En 1944, le soutien actif de Vichy s'était réduit aux ultras et aux militants de la droite extrême. L'extrême droite, de plus en plus voyante, bien représentée par Joseph Darnand, voisinait avec ceux des pétainistes de conviction qui continuaient à considérer que l'ennemi numéro un était l'ennemi intérieur, les forces judéo-bolcheviques et judéo-maçonniques : le milicien et catholique Philippe Henriot en offre un exemple significatif.

Les ultras avaient largement investi le dernier Vichy, celui qui demeurera dans la mémoire collective le Vichy milicien. Non seulement les chefs de la Milice, les Joseph Darnand, Jean Bassompierre, Marcel Gombert, Joseph Lécussan, issus dans leur quasi-totalité de l'extrême droite ligueuse, étaient devenus les maîtres du maintien de l'ordre, mais ils dominaient l'administration pénitentiaire, rendaient une justice expéditive en passant par des cours martiales et contrôlaient les médias, notamment la radio, avec Philippe Henriot. Quant à la Franc-Garde, la fraction de la Milice encasernée, elle était le fer de lance des expéditions menées, conjointement avec la Wehrmacht, contre les maquis.

Le règne sanglant de la milice

Cette Milice française, pur produit de Vichy, fut soutenue par Philippe Pétain jusqu'au 6 août 1944, date à laquelle le chef de l'État se plaignit de ses méfaits dans une lettre à Laval. Les collaborationnistes parisiens, qui avaient dès 1941 préconisé une collaboration tous azimuts, y compris militaire, en même temps qu'une répression impitoyable de l'anti-France, devinrent alors totalement solidaires des ultras de Vichy. Et la Milice laissa derrière elle tant de cadavres que le nom d'un régime qui avait déjà livré en 1943 plus de 50 000 Juifs, français et plus encore de nationalités étrangères, à l'occupant devenait pour la majorité des Français synonyme de complicité d'assassinat, de trahison et de guerre civile.
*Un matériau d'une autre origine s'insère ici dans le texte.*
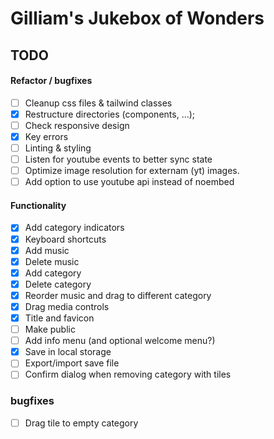 # Gilliam's Jukebox of Wonders

## TODO
#### Refactor / bugfixes
* [ ] Cleanup css files & tailwind classes
* [x] Restructure directories (components, ...);
* [ ] Check responsive design
* [x] Key errors
* [ ] Linting & styling
* [ ] Listen for youtube events to better sync state
* [ ] Optimize image resolution for externam (yt) images.
* [ ] Add option to use youtube api instead of noembed

#### Functionality
* [x] Add category indicators
* [x] Keyboard shortcuts
* [x] Add music
* [x] Delete music
* [x] Add category
* [x] Delete category
* [x] Reorder music and drag to different category
* [x] Drag media controls
* [x] Title and favicon
* [ ] Make public
* [ ] Add info menu (and optional welcome menu?)
* [x] Save in local storage
* [ ] Export/import save file
* [ ] Confirm dialog when removing category with tiles

### bugfixes
* [ ] Drag tile to empty category
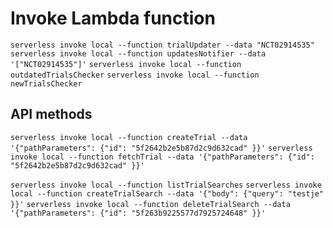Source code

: # Invoke Lambda function

`serverless invoke local --function trialUpdater --data "NCT02914535"`
`serverless invoke local --function updatesNotifier --data '["NCT02914535"]'`
`serverless invoke local --function outdatedTrialsChecker`
`serverless invoke local --function newTrialsChecker`

## API methods

`serverless invoke local --function createTrial --data '{"pathParameters": {"id": "5f2642b2e5b87d2c9d632cad" }}'`
`serverless invoke local --function fetchTrial --data '{"pathParameters": {"id": "5f2642b2e5b87d2c9d632cad" }}'`

`serverless invoke local --function listTrialSearches`
`serverless invoke local --function createTrialSearch --data '{"body": {"query": "testje" }}'`
`serverless invoke local --function deleteTrialSearch --data '{"pathParameters": {"id": "5f263b9225577d7925724648" }}'`
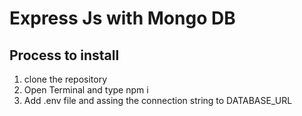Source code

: # Express Js with Mongo DB

## Process to install
1. clone the repository
2. Open Terminal and type npm i
3. Add .env file and assing the connection string to DATABASE_URL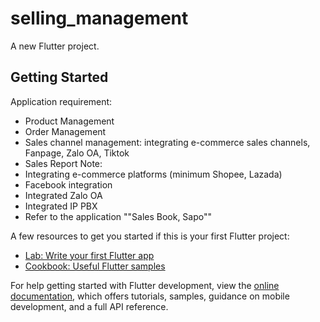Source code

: # selling_management

A new Flutter project.

## Getting Started

Application requirement:
- Product Management
- Order Management
- Sales channel management: integrating e-commerce sales channels, Fanpage, Zalo OA, Tiktok
- Sales Report
Note:
- Integrating e-commerce platforms (minimum Shopee, Lazada)
- Facebook integration
- Integrated Zalo OA
- Integrated IP PBX
- Refer to the application ""Sales Book, Sapo""

A few resources to get you started if this is your first Flutter project:

- [Lab: Write your first Flutter app](https://docs.flutter.dev/get-started/codelab)
- [Cookbook: Useful Flutter samples](https://docs.flutter.dev/cookbook)

For help getting started with Flutter development, view the
[online documentation](https://docs.flutter.dev/), which offers tutorials,
samples, guidance on mobile development, and a full API reference.
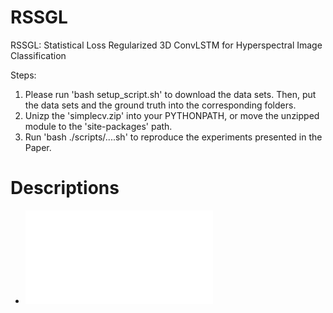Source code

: # RSSGL
RSSGL: Statistical Loss Regularized 3D ConvLSTM for Hyperspectral Image Classification

Steps:
1. Please run 'bash setup_script.sh' to download the data sets. Then, put the data sets and the ground truth into the corresponding folders.
2. Unizp the 'simplecv.zip' into your PYTHONPATH, or move the unzipped module to the 'site-packages' path.
3. Run 'bash ./scripts/....sh' to reproduce the experiments presented in the Paper.


# Descriptions
- ![](Descriptions/fig1.pdf)
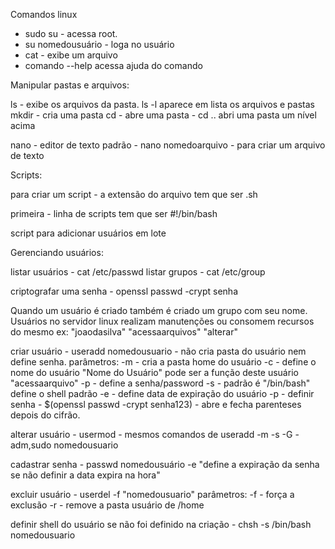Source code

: 

Comandos linux

* sudo su - acessa root.
* su nomedousuário - loga no usuário
* cat - exibe um arquivo
* comando --help acessa ajuda do comando

Manipular pastas e arquivos: 

ls - exibe os arquivos da pasta. ls -l aparece em lista os arquivos e pastas
mkdir - cria uma pasta
cd - abre uma pasta - cd .. abri uma pasta um nível acima

nano - editor de texto padrão - nano nomedoarquivo - para criar um arquivo de texto

Scripts:

para criar um script - a extensão do arquivo tem que ser .sh

primeira - linha de scripts tem que ser #!/bin/bash

script para adicionar usuários em lote

Gerenciando usuários:

listar usuários - cat /etc/passwd
listar grupos - cat /etc/group

criptografar uma senha - openssl passwd -crypt senha 

Quando um usuário é criado também é criado um grupo com seu nome.
Usuários no servidor linux realizam manutenções ou consomem recursos do mesmo ex: "joaodasilva" "acessaarquivos" "alterar"

criar usuário - useradd nomedousuario - não cria pasta do usuário nem define senha.
parâmetros: 	-m - cria a pasta home do usuário
		-c - define o nome do usuário "Nome do Usuário" pode ser a função deste usuário "acessaarquivo"
		-p - define a senha/password
		-s - padrão é "/bin/bash" define o shell padrão
		-e - define data de expiração do usuário
		-p - definir senha - $(openssl passwd -crypt senha123) - abre e fecha parenteses depois do cifrão.

alterar usuário - usermod - mesmos comandos de useradd -m -s
		-G - adm,sudo nomedousuario

cadastrar senha - passwd nomedousuário -e "define a expiração da senha se não definir a data expira na hora"

excluir usuário - userdel -f "nomedousuario"
parâmetros: 	-f - força a exclusão
		-r - remove a pasta usuário de /home

definir shell do usuário se não foi definido na criação - chsh -s /bin/bash nomedousuario

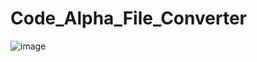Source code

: # Code_Alpha_File_Converter
![image](https://github.com/Ckgupta1234/Code_Alpha_File_Converter/assets/129585041/db837468-4af0-498e-9b68-7e00dbf42781)
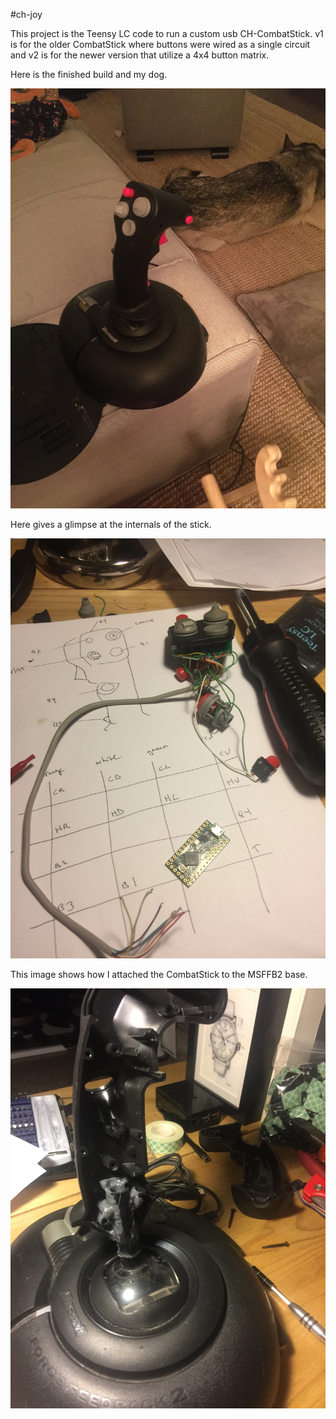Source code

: #ch-joy

This project is the Teensy LC code to run a custom usb CH-CombatStick.  v1 is for the older CombatStick where buttons were wired as a single circuit and v2 is for the newer version that utilize a 4x4 button matrix.

Here is the finished build and my dog.

![Completed Build](https://raw.githubusercontent.com/dlwalter/ch-joy/master/images/finished.jpeg)

Here gives a glimpse at the internals of the stick. 

![Layout](https://raw.githubusercontent.com/dlwalter/ch-joy/master/images/schematic.jpeg)

This image shows how I attached the CombatStick to the MSFFB2 base.

![Partial Build](https://raw.githubusercontent.com/dlwalter/ch-joy/master/images/partial.jpeg)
On s'explique que, dans les jours qui ont suivi la Libération, lors de l'épuration extra-judiciaire, on ait parfois fait peu de différence entre les « collabos » et les ultrapétainistes. On s'explique également que les enjeux de mémoire demeurent ambivalents. Les acteurs ou les nostalgiques du régime de Philippe Pétain cultivent plutôt l'image globale d'un Vichy aux idées saines et aux mains propres, dirigé par un Pétain-bouclier, menant un double jeu subtil à l'égard du Reich. Les militants de l'extrême droite voient dans Vichy une référence globale qui les dispense de s'appesantir sur les aléas de la Collaboration.

Quant aux responsables des droites classiques, ils récusent tout héritage direct ou indirect de Vichy. Ils ont compris ce que pouvait être un contrôle du peuple de droite par la droite extrême, mais ils n'aiment guère que l'on évoque ces années et se montrent très prudents quand viennent à resurgir des « affaires » Papon, Touvier, Bousquet et autres.

Même si, le 16 juillet 1995, lors du cinquante-troisième anniversaire de la rafle du Vel'd'Hiv', Jacques Chirac a reconnu « la dette imprescriptible » de la France à l'égard des 76 000 Juifs déportés et clairement reconnu que « la folie criminelle des Occupants [avait été] secondée par des Français et par l'État français » .

(1) S. Hoffmann, « La droite à Vichy », Essais sur la France, déclins ou renouveau, Paris, Le Seuil, 1974.

(2) Cf. Michel Winock, Nationalisme, antisémitisme et fascisme en France, Paris, Le Seuil, 1990.